Dhruin December 28th, 2007 22:54

Gamasutra - Is the Industry Ready for Its "Game Noir"?
It's a bit quiet out there so we're roaming further from home. Gamasutra has a piece that asks if it is time to break away from the industry's hit reliance and establish a "B" game movement, like Film Noir:

You have to bring millions of dollars to the table just to qualify, which leads to extreme risk aversion by publishers and developers, and a tendency over time to lose players who are tired of the same old thing dressed up in more and more expensive clothes. When your game is backed by tens of millions of dollars, you can't use it as a testing ground for wild new mechanics and dynamics never tried before; however, when you're building a low-budget 2D platformer, even your successful experiments won't make an impact on the medium at large, the "big games" that get everyone talking.

What we've got left is a huge gulf between popular, full-experience 3D action/adventure games that need to be financial blockbusters to survive, and marginalized casual/handheld/movie licensed games that don't register on the mass consciousness radar.

We need our B films. We need that freedom to explore truly meaningful new avenues of interaction, quickly and nimbly, without the pressure of an eight-figure budget and multi-year dev schedule weighing down on the whole enterprise. Noir already scouted this territory for us.
More information.

Stormwaltz December 28th, 2007 22:54

Don't we already have our film noir developers? Jeff Vogel, Bay 12's Dwarf Fortress, the recklessly original hybrid games coming out of Eastern Europe, Matrix Games and Battlefront.com…

Elwro December 28th, 2007 23:15

Of course, but perhaps the author was too busy playing Bioshock or another AAA title to notice this.

Brother None December 28th, 2007 23:55


Originally Posted by Stormwaltz (Post 59968)
Don't we already have our film noir developers? Jeff Vogel, Bay 12's Dwarf Fortress, the recklessly original hybrid games coming out of Eastern Europe, Matrix Games and Battlefront.com…

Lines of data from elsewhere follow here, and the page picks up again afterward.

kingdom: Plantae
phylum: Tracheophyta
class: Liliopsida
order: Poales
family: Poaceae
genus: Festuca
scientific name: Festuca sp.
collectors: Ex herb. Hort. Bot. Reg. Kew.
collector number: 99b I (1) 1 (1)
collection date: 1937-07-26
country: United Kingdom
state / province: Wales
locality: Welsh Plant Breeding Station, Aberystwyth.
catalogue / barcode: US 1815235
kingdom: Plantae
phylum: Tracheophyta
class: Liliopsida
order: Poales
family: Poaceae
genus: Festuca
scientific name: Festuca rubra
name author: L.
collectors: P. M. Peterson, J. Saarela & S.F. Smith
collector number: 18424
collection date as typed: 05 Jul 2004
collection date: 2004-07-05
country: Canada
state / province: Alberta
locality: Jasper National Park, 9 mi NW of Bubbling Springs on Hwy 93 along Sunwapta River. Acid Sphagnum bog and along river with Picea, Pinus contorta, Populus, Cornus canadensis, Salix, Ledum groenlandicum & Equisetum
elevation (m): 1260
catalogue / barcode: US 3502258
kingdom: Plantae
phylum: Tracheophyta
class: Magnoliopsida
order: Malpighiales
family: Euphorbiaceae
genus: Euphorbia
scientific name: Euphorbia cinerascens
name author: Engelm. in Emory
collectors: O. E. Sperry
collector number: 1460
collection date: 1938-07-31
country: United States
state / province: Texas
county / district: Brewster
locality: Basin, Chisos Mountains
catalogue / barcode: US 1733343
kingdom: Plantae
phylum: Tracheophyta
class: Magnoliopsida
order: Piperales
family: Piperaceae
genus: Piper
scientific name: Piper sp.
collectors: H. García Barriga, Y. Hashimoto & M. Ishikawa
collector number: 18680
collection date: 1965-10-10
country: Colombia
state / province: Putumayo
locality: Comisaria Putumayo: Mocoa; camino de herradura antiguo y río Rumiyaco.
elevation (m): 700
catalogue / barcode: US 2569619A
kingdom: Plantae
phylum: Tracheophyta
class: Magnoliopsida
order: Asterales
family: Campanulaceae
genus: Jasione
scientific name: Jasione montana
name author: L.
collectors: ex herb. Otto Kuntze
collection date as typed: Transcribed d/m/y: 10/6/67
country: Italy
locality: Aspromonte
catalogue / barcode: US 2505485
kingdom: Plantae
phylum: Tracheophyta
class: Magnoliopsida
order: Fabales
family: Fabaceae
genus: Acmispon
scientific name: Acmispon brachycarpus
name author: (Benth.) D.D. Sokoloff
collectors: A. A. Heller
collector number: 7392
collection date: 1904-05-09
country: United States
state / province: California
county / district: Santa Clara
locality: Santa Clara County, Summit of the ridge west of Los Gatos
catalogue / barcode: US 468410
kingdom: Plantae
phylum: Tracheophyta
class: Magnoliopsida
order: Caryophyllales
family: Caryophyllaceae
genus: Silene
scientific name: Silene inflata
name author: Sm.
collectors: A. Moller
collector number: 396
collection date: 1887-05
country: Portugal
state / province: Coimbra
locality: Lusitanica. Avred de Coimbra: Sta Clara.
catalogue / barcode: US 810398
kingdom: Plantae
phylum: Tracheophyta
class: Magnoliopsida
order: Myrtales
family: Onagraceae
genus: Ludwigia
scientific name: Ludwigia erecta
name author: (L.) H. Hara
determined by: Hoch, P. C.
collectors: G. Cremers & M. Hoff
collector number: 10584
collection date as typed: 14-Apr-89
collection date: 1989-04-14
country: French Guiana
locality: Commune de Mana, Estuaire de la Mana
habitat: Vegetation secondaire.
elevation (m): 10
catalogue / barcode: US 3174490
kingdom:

I think the issue is that those games do not function as a part of the industry, they work outside of it. They're like independent films, while film noir as a sub-genre was not a part of independent filmmaking.

Alrik Fassbauer December 29th, 2007 00:21

I fully acknowledge this quotation from above.

We need such a thing. Definitively.

And I do hope that with this absent of anti-risk game development/policy, we might see fun again, a thing that got lost beneath heaps of money.

curiously undead December 29th, 2007 06:52

i don't know i think its kind of already there with 'budget' games which have been released lately that are much less buggy and have alot more potential than those of the past. in the past couple of years i've played a number of theses games which are much more niche games kind of like a b movie than wide reaching big budget games. some examples of these games are: neuro hunter, shadowgrounds, alien shooter vengeance, alpha prime. all of these are akin to the cheesy b sci fi movies out there except these excel in the fact that while they may be just as unrealistic they actually have some really good gameplay which i'm not sure what a movies equivalent would be.

Gallifrey January 1st, 2008 17:43

While B-games certainly exist, just like B-movies, Brother None's point about those games existing outside the mainstream industry rather than being part of it is spot-on. The B-games are out there in droves, but they are not incorporated into mainstream coverage and consideration, which is the point I believe the article is trying to make, they don't exist on the mass audience radar.
I think the mainstream press could certainly find room for these games, and in small ways it does happen here and there (GfW magazine often has coverage of lesser-known games for example), but it's not all up to the press. The audience needs to recognise the games as well, and all the press coverage in the world won't matter if people don't care. Which is kind of the tricky part, people need to look outside the latest flashiest AAA graphics extavaganzas. Once that happens, "game noir" has a fighting chance of acceptance and acknowledgement.